Parratt is trying to figure out what her next course of action will be, but she will definitely be filing a complaint of retaliation in person at the Division of Labor Standards. They told her:

Your employer cannot make any deductions or require payment out of pocket for any losses or damages. Therefore, your employer cannot require you pay the tab for customers who walk out. If they want the money, they will have to sue you in civil court...Although your employer is allowed to terminate any employee for any reason, except any reason that constitutes discrimination, your employer also cannot terminate you because you complained about a violation of the Labor Law. Therefore, since you refused to pay for the tab, which is a violation of Labor Law, and was terminated for it, you can file a complaint of retaliation with the Division of Labor Standards.

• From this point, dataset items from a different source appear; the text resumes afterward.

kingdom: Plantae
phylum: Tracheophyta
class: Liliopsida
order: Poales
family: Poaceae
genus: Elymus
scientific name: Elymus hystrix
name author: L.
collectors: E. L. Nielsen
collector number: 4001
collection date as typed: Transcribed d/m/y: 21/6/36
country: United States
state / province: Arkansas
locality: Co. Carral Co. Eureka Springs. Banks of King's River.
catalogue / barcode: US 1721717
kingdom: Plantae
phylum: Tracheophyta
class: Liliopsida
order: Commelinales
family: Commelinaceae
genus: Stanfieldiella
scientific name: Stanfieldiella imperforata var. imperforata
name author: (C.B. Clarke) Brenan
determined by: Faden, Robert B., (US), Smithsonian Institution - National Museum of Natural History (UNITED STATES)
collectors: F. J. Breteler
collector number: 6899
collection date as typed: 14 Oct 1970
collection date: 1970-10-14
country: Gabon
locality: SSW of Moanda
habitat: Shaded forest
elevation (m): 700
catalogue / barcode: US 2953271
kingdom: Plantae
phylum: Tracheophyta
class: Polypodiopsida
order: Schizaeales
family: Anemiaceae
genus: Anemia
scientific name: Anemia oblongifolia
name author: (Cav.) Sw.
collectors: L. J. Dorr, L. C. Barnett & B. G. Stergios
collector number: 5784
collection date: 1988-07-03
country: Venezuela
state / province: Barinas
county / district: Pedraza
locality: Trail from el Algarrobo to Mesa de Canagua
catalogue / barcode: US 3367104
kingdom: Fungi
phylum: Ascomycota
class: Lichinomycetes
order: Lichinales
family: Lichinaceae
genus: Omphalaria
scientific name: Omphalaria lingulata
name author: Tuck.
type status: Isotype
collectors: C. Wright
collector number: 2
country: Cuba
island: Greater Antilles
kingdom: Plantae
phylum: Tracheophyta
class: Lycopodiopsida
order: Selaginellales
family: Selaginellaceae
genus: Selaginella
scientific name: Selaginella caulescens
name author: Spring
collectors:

And Parratt (who produced a paystub to verify her employment with the restaurant) vows to follow through for the sake of other restaurant workers who have been mistreated: "I am very tired of hard working people being exploited through emotional manipulation by restauranteurs. There are many other people who have the same anxieties over their work as I went through, who are being mistreated or taken advantage of, but can not say a word because they feel they have no recourse."

We called Pig N Whistle for comment and spoke to Wilson, who said he was "not too sure" what we were talking about. He said he'd "have to look into" whether anyone named Suzanne did or had worked there, but did deny that anyone had been fired on Tuesday. Multiple follow-up calls were ignored by Wilson.